Volunteer Janne continues

Take it easy, that’s fast enough!

janneBefore I went to South Africa a lot of people asked me: ‘Janne, please don’t fall in love with South Africa’ and ‘Please come back home after your internship?’ I laughed at them and shrugged it off thinking ‘What a stupid question, why wouldn’t I come home?’
Looking back at those conversations I have to admit that I totally understand why people fall in love with this country. The landscape, the culture, the people… I love it!

I’ve been in Port Elizabeth for quite a while now and I’m happy to be here. The house where I live in is always full of life. Because we are all students and volunteers there is always some sort of activity in which we are involved. Every monday we have dinner at a local hamburger joint, on tuesdays we have very memorable karaoke nights and last but not least we’re participating in an ongoing beerpong tournament on thursdays.
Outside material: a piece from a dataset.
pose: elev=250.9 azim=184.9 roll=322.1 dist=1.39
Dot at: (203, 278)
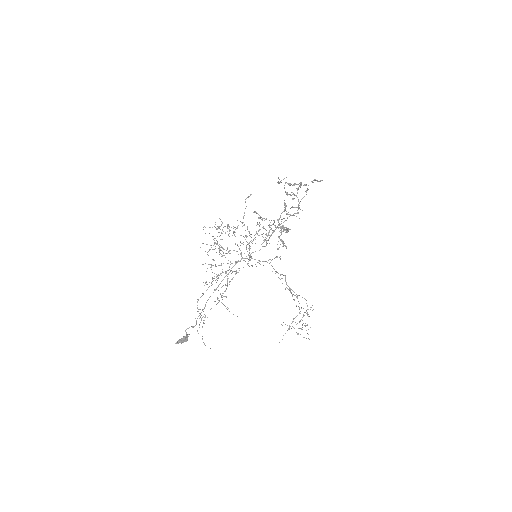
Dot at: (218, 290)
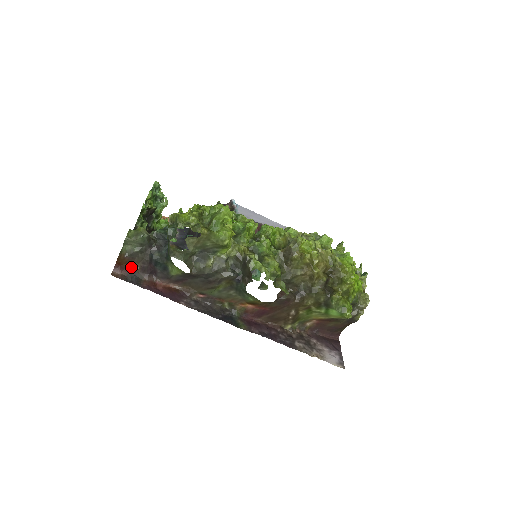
From my internship I received the task to put together a holiday program. Izizwe projects wants to organise fun activities during the holidays of the children from Walmer township. This way we hope to keep the children of the streets and minimise the chances of them going astray
We tackled this challenge with a group of people composed of interns and inhabitants of the township. The volunteers designed a couple of activities and together with Theo, inhabitant of Walmer and a seasoned organiser of those programs, we gave these activities shape. The end result was a very succesful week full of happiness and smiles.

I’m no stranger to organizing events, I’ve done it before back home in the Netherlands. I never expected it to be such a different experience to organise an event in this country though. If you schedule a meeting at 9am in the Netherlands, everybody is present at 9am sharp. It didn’t take long for me to notice that the culture here is a little bit different. Everybody walks in on different times and by that I mean way past the set time. At first this was reason for panic, because we are used to working with a strict time schedule. But as the day continued I was able to laugh it off because we are so not used to this loose interpretation of time.

During the first few weeks I had to get used to the unstructured way of living in South Africa. It really bothered me if I wanted to go out for drinks and the taxi arrived 20 minutes late. Now the ‘African times’ are starting to grow on me and I busted myself on one occasion of being shocked that I wasn’t ‘ready to go’ and the taxi arrived right on time.

There’s a time for everything. And that works just fine!